══ Provided data ══

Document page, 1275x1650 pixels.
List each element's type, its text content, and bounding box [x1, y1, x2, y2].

═══
══ Provided data ══

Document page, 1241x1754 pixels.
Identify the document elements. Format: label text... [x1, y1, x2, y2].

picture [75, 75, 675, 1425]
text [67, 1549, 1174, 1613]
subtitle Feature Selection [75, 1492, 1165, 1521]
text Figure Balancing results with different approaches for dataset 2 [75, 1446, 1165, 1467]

═══

:: What you are asked to do ::
Would you retype exactly the lines above, from the line with "Document page, 1275x1650 pixels." to the line with "List each element's", with both end lines kept and nothing more?

:: Exercise response ::
Document page, 1275x1650 pixels.
List each element's type, its text content, and bounding box [x1, y1, x2, y2].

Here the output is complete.